• Action item
The required output is all lines below that contain the word "checked".

• Records provided

============

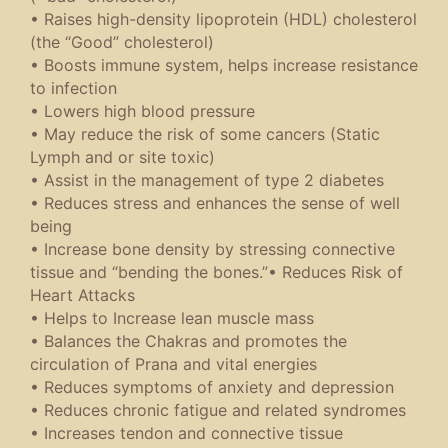
• Raises high-density lipoprotein (HDL) cholesterol
(the “Good” cholesterol)
• Boosts immune system, helps increase resistance
to infection
• Lowers high blood pressure
• May reduce the risk of some cancers (Static
Lymph and or site toxic)
• Assist in the management of type 2 diabetes
• Reduces stress and enhances the sense of well
being
• Increase bone density by stressing connective
tissue and “bending the bones.”• Reduces Risk of
Heart Attacks
• Helps to Increase lean muscle mass
• Balances the Chakras and promotes the
circulation of Prana and vital energies
• Reduces symptoms of anxiety and depression
• Reduces chronic fatigue and related syndromes
• Increases tendon and connective tissue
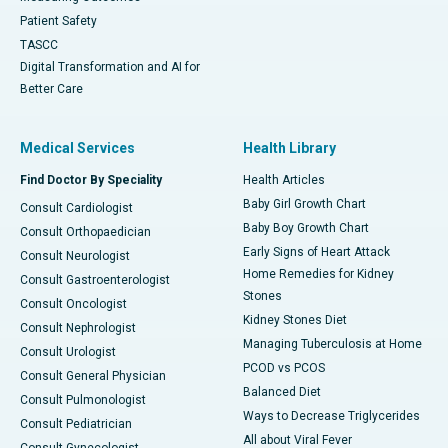
Patient Safety
TASCC
Digital Transformation and AI for
Better Care
Medical Services
Health Library
Find Doctor By Speciality
Health Articles
Baby Girl Growth Chart
Consult Cardiologist
Baby Boy Growth Chart
Consult Orthopaedician
Early Signs of Heart Attack
Consult Neurologist
Home Remedies for Kidney
Consult Gastroenterologist
Stones
Consult Oncologist
Kidney Stones Diet
Consult Nephrologist
Managing Tuberculosis at Home
Consult Urologist
PCOD vs PCOS
Consult General Physician
Balanced Diet
Consult Pulmonologist
Ways to Decrease Triglycerides
Consult Pediatrician
All about Viral Fever
Consult Gynecologist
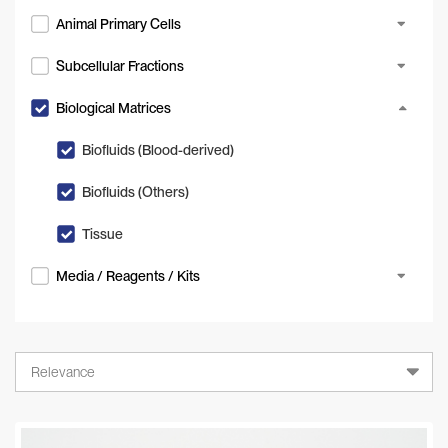
Animal Primary Cells
Subcellular Fractions
Biological Matrices
Biofluids (Blood-derived)
Biofluids (Others)
Tissue
Media / Reagents / Kits
Relevance
Relevance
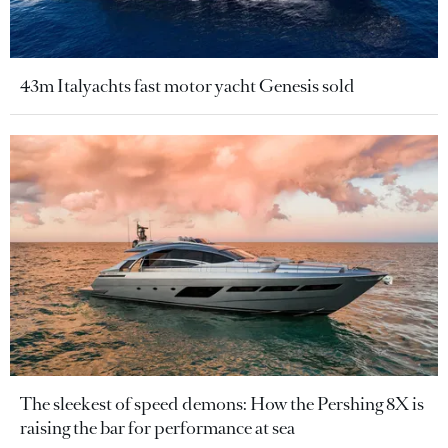
43m Italyachts fast motor yacht Genesis sold
The sleekest of speed demons: How the Pershing 8X is
raising the bar for performance at sea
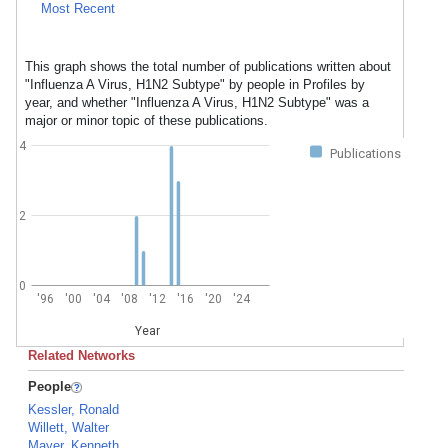
Most Recent
This graph shows the total number of publications written about
"Influenza A Virus, H1N2 Subtype" by people in Profiles by
year, and whether "Influenza A Virus, H1N2 Subtype" was a
major or minor topic of these publications.
4
Publications
2
0
'96
'00
'04
'08
'12
'16
'20
'24
Year
Related Networks
People
Kessler, Ronald
Willett, Walter
Mayer, Kenneth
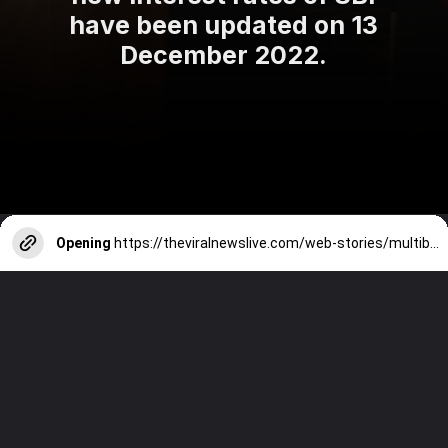
have been updated on 13
December 2022.
Opening
https://theviralnewslive.com/web-stories/multibagger-stocks-for-2023-lords-chloro-alkali-ltd-share-latest-news-update/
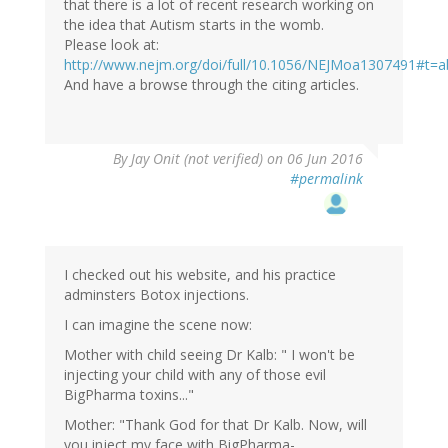
that there is a lot of recent research working on
the idea that Autism starts in the womb.
Please look at:
http://www.nejm.org/doi/full/10.1056/NEJMoa1307491#t=a
And have a browse through the citing articles.
By
Jay Onit (not verified)
on 06 Jun 2016
#permalink
I checked out his website, and his practice
adminsters Botox injections.
I can imagine the scene now:
Mother with child seeing Dr Kalb: " I won't be
injecting your child with any of those evil
BigPharma toxins..."
Mother: "Thank God for that Dr Kalb. Now, will
you inject my face with BigPharma-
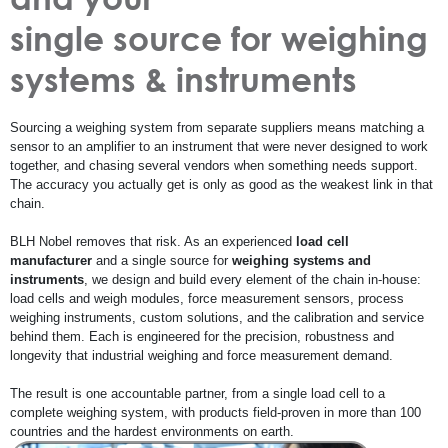
single source for weighing
systems & instruments
Sourcing a weighing system from separate suppliers means matching a
sensor to an amplifier to an instrument that were never designed to work
together, and chasing several vendors when something needs support.
The accuracy you actually get is only as good as the weakest link in that
chain.
BLH Nobel removes that risk. As an experienced
load cell
manufacturer
and a single source for
weighing systems and
instruments
, we design and build every element of the chain in-house:
load cells and weigh modules, force measurement sensors, process
weighing instruments, custom solutions, and the calibration and service
behind them. Each is engineered for the precision, robustness and
longevity that industrial weighing and force measurement demand.
The result is one accountable partner, from a single load cell to a
complete weighing system, with products field-proven in more than 100
countries and the hardest environments on earth.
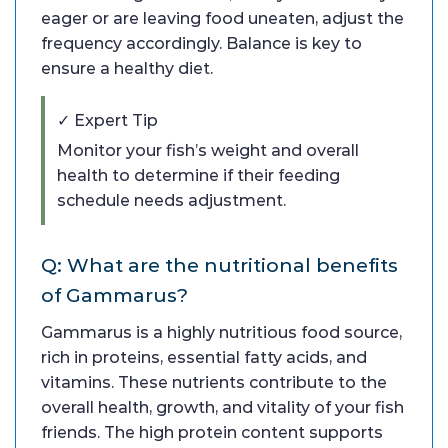
eager or are leaving food uneaten, adjust the
frequency accordingly. Balance is key to
ensure a healthy diet.
✓ Expert Tip
Monitor your fish’s weight and overall
health to determine if their feeding
schedule needs adjustment.
Q: What are the nutritional benefits
of Gammarus?
Gammarus is a highly nutritious food source,
rich in proteins, essential fatty acids, and
vitamins. These nutrients contribute to the
overall health, growth, and vitality of your fish
friends. The high protein content supports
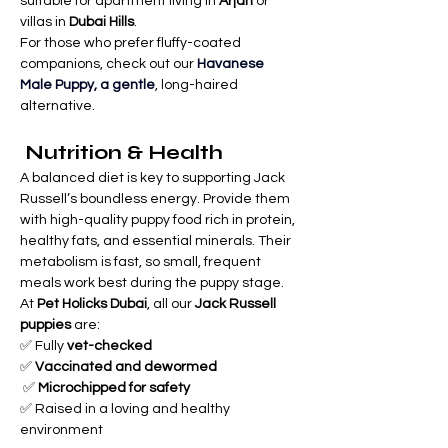
suitable for apartment living in 
Arjan
 or 
villas in 
Dubai Hills
.
For those who prefer fluffy-coated 
companions, check out our 
Havanese 
Male Puppy, a gentle
, long-haired 
alternative.
 Nutrition & Health
A balanced diet is key to supporting Jack 
Russell’s boundless energy. Provide them 
with high-quality puppy food rich in protein, 
healthy fats, and essential minerals. Their 
metabolism is fast, so small, frequent 
meals work best during the puppy stage.
At 
Pet Holicks Dubai
, all our 
Jack Russell 
puppies
 are: 
✅ Fully 
vet-checked
✅ 
Vaccinated and dewormed
 ✅ 
Microchipped for safety
✅ Raised in a loving and healthy 
environment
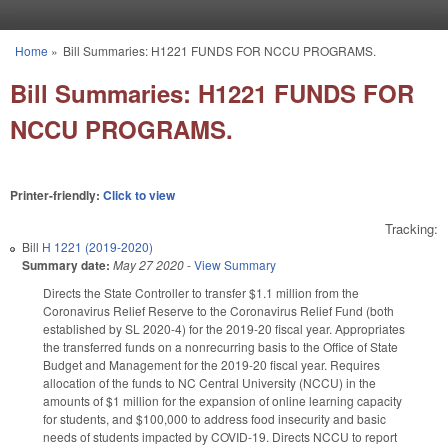
Skip to main content
Home
»
Bill Summaries: H1221 FUNDS FOR NCCU PROGRAMS.
You are here
Bill Summaries: H1221 FUNDS FOR
NCCU PROGRAMS.
Printer-friendly:
Click to view
Tracking:
Bill
H 1221 (2019-2020)
Summary date:
May 27 2020
-
View Summary
Directs the State Controller to transfer $1.1 million from the
Coronavirus Relief Reserve to the Coronavirus Relief Fund (both
established by SL 2020-4) for the 2019-20 fiscal year. Appropriates
the transferred funds on a nonrecurring basis to the Office of State
Budget and Management for the 2019-20 fiscal year. Requires
allocation of the funds to NC Central University (NCCU) in the
amounts of $1 million for the expansion of online learning capacity
for students, and $100,000 to address food insecurity and basic
needs of students impacted by COVID-19. Directs NCCU to report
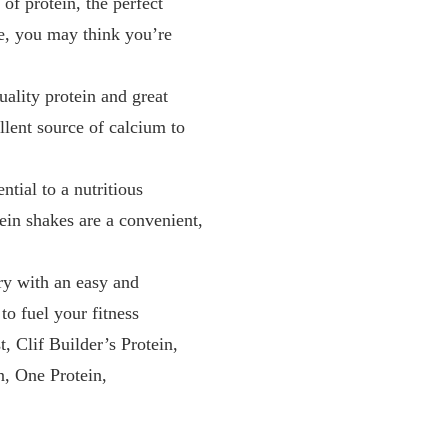
 protein, the perfect
te, you may think you’re
lity protein and great
llent source of calcium to
ial to a nutritious
tein shakes are a convenient,
 with an easy and
to fuel your fitness
Clif Builder’s Protein,
, One Protein,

============

• The answer
I checked out his website, and his practice
vet-checked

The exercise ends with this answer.